As News of the World closes, we might be getting better at making business accountable

So James Murdoch has announced the end of the News of the World. It’s no biggie: as others have discovered, a domain name for The Sun on Sunday has been registered, and if this is by an agent of News International, it simply makes sense for the Murdoch Press to consolidate its tabloid brands and raise the circulation of The Sun.
   Chatting about it here at work today, my view was that the problems plaguing the Murdoch Press were cultural, and shuttering one paper really wouldn’t make much difference. I described Rupert’s former hands-on style and, like him or not, the man was the master of his craft for years. He knew the sort of headlines that would shock and get sales. Whether one admires the craft is another matter, though, it should be noted, it made the guy a multimillionaire.
   It’s easy to forecast that News will allow the shock of the death of the 168-year-old newspaper brand to set in, push through with the BSkyB deal, and relaunch the paper under its new name, hiring some of the 200 staff back.
   It’s not the first time Murdochs have rejigged or renamed a newspaper. Already I can envisage a ‘Reach for your new Sun’ headline being proclaimed in a Saturday edition, apeing what happened in the 1960s.
   Interestingly, another writer also believes in the cultural explanation. Simon Dumenco points to how News behaves in the US, seemingly operating in a fantasy-land.
   In Britain, on Wednesday morning, every newspaper carried the hacking scandal on the front page—with the notable exception of The Sun, which led with a pregnant Victoria Beckham. (The Guardian had all 10 papers, but The Sun’s page one has since disappeared, presumably due to a copyright complaint. I have put that front page below.) The hacking scandal appeared on p. 6. Dumenco points out that when gay marriage became legal in New York, everyone there carried that news prominently, except for the Murdoch Press, which relegated it to a bottom-of-page headline in its New York Post, and a second ‘What’s News’ in-brief item in The Wall Street Journal.
   Dumenco predicts that the public will tire of it, though, as I blogged earlier this week, in 1997 a lot of people swore off tabloids. Not a lot changed in the immediate years after that. But we can only hope: one of our predictions in Beyond Branding was that consumers would demand greater transparency and integrity. That certainly has held true for a lot of sectors. They are true, even of media, but the cycle is longer thanks in no small part to the habits some people have with news providers. Nevertheless, it is happening.
   As news consumers move online—and there is plenty of evidence of this shift—it’s possible that the audience will shift to media that are perceived to be fairer. Those wanting confirmation of various biases can find them in niche media or blogs. There are more people analysing the media, so it may be easier for people to discover critical thinking behind the stories.

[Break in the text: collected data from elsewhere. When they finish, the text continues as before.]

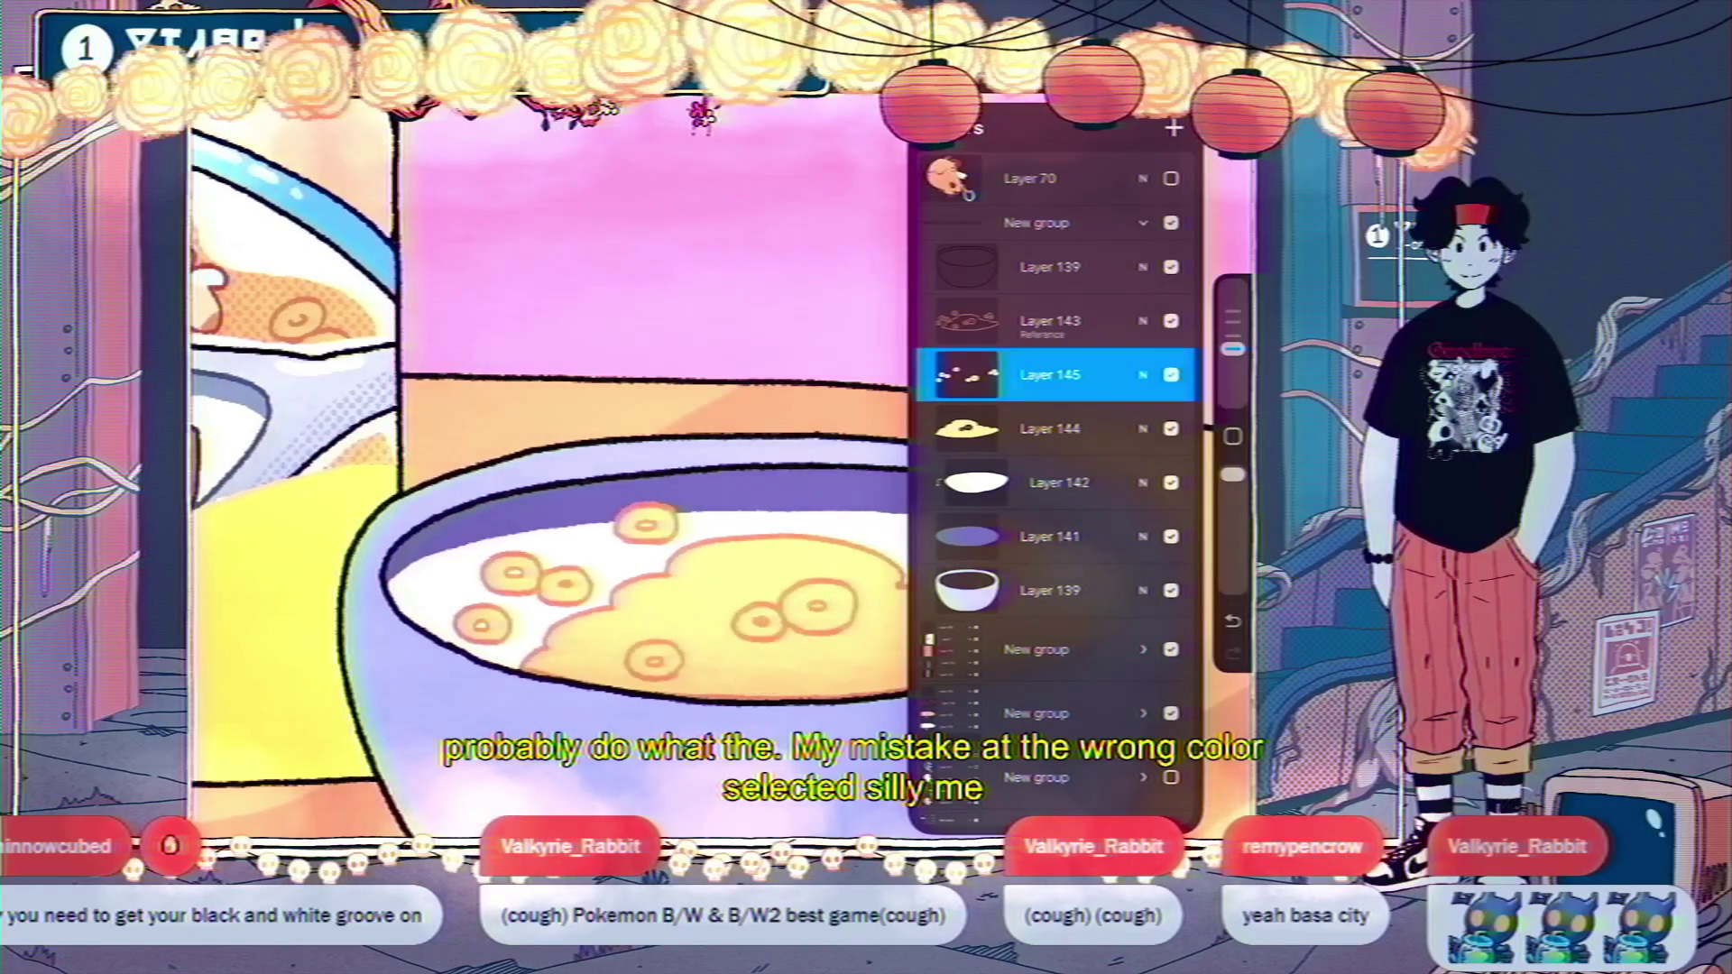
left_click_drag(1252, 27, 1001, 541)
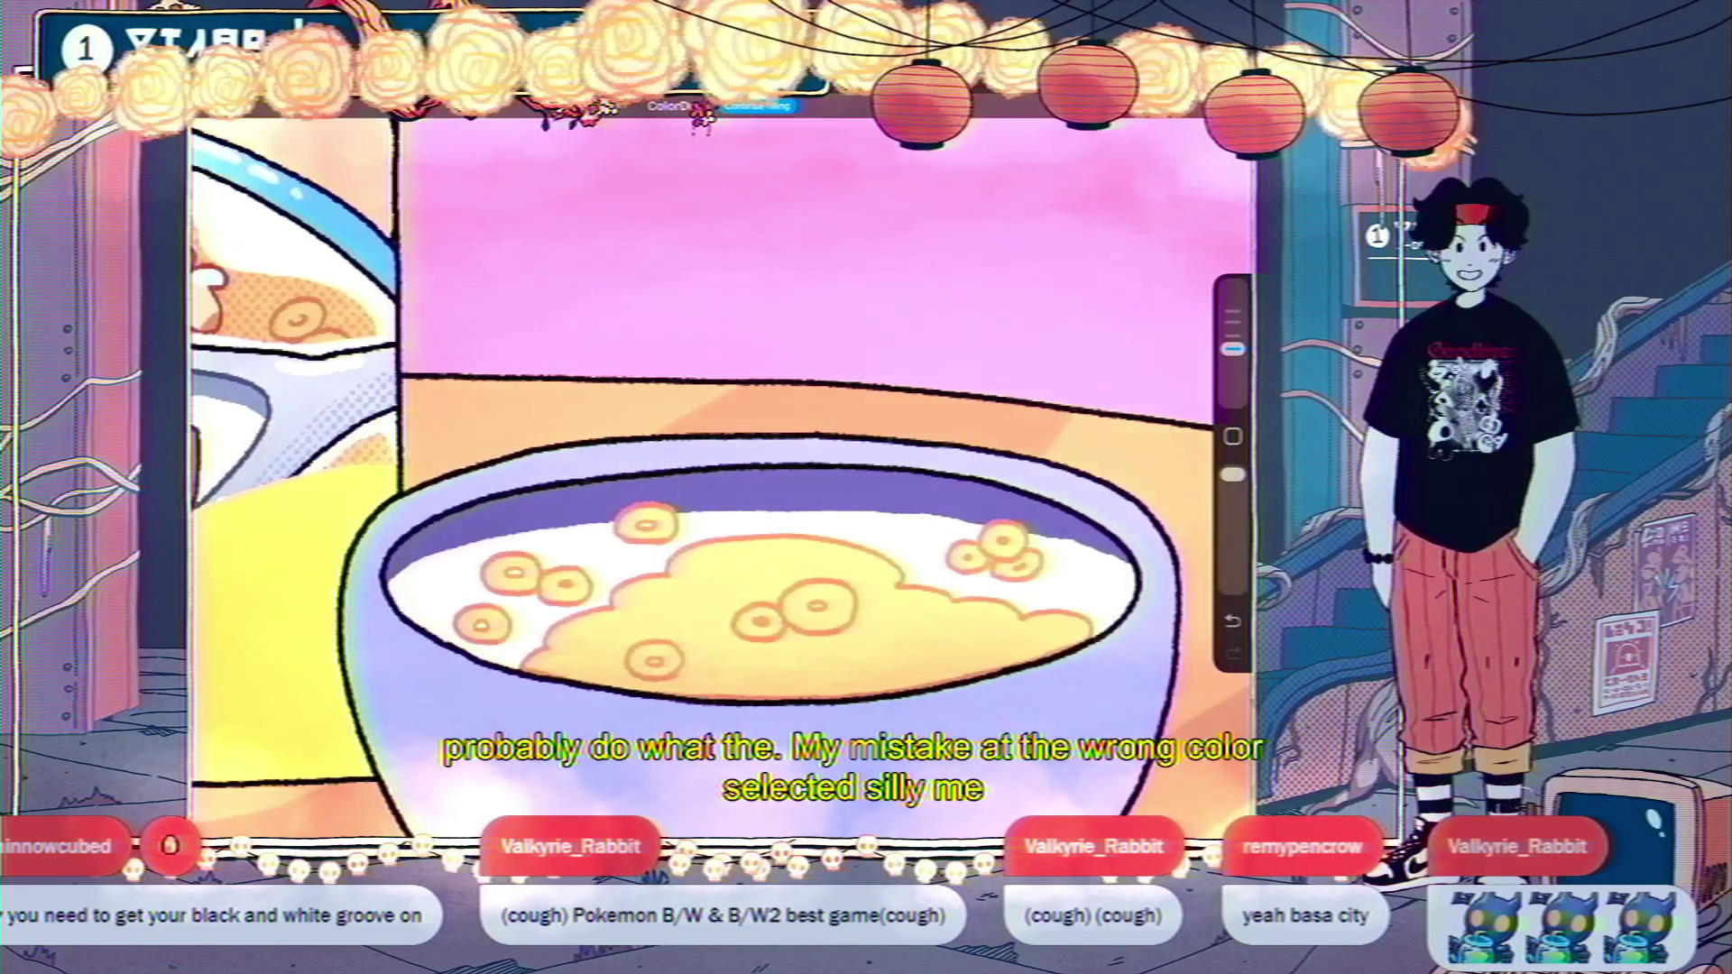
scroll(719, 476, "down", 2)
scroll(719, 541, "down", 1)
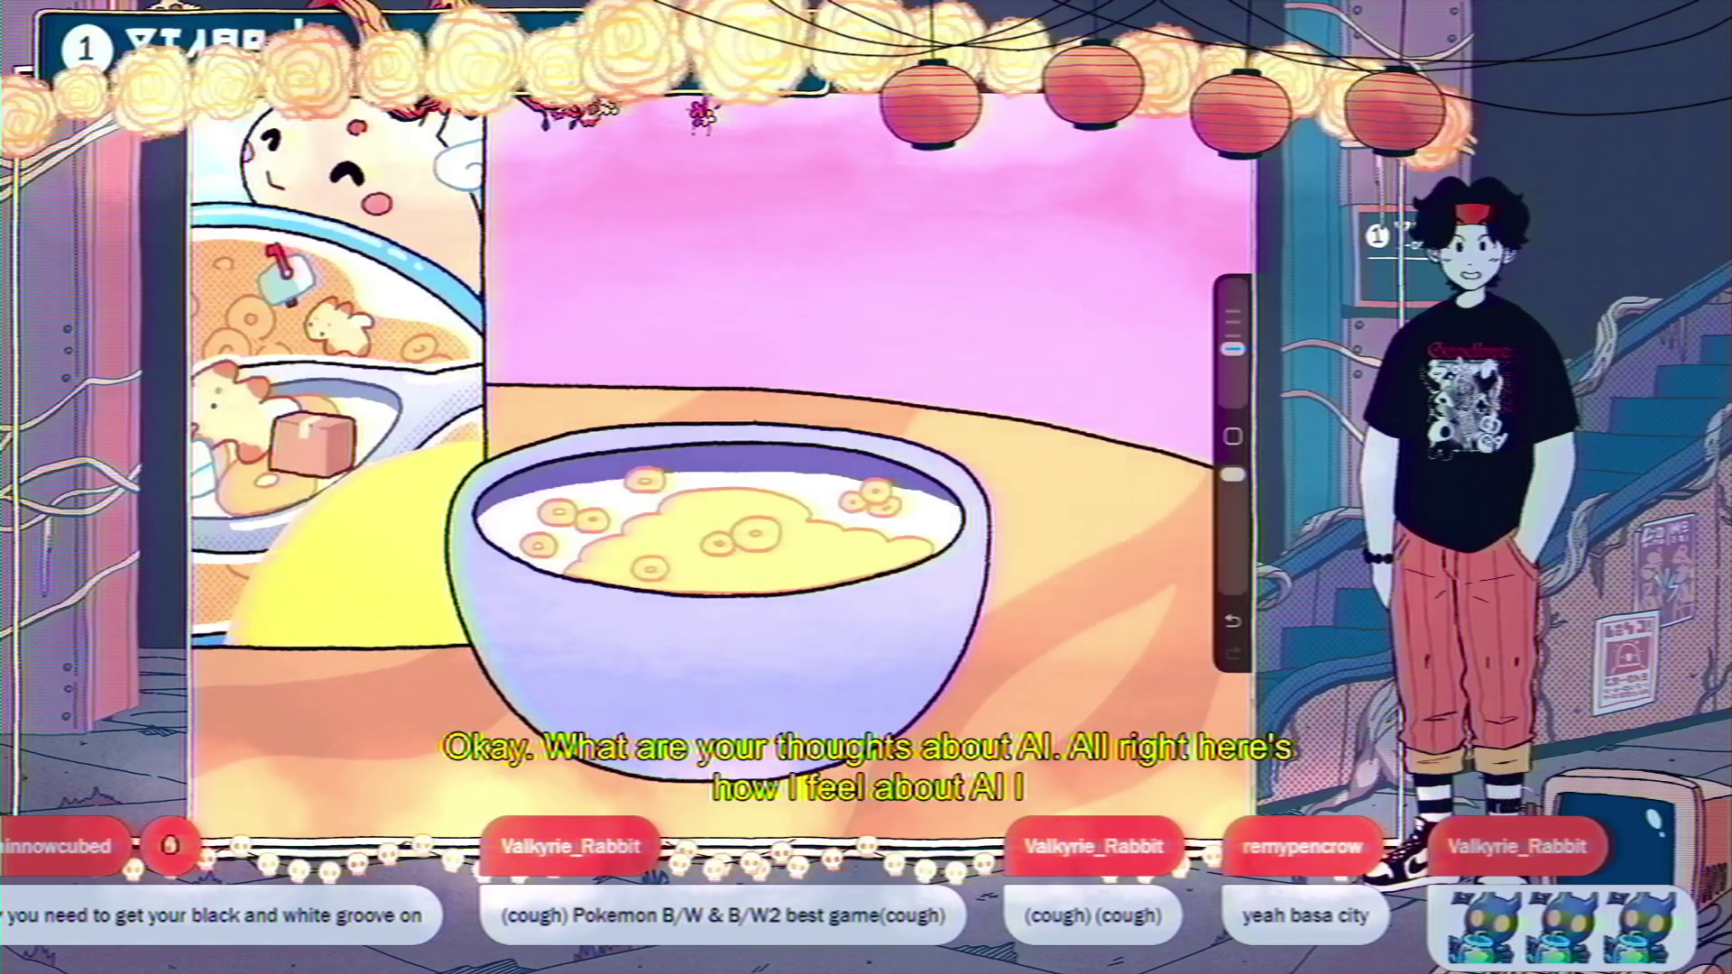
scroll(703, 468, "down", 5)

   There’ll always be a mob mentality (people have banded together since they began socializing) and tabloid journalism will not disappear (there’s a sense of Schadenfreude, especially of celebrity stories, while there’s inequality in society). But this week’s example of the fairly rapid withdrawals of advertising accounts from the News of the World—Ford, Reckitt Benckiser and Renault come to mind—shows that the public has a line that shouldn’t be crossed. The internet has allowed people to group together to make their viewpoints known, and it’s refreshing to note that, more often than not, we do so for good causes and a sense of justice, rather than for divisiveness or harm.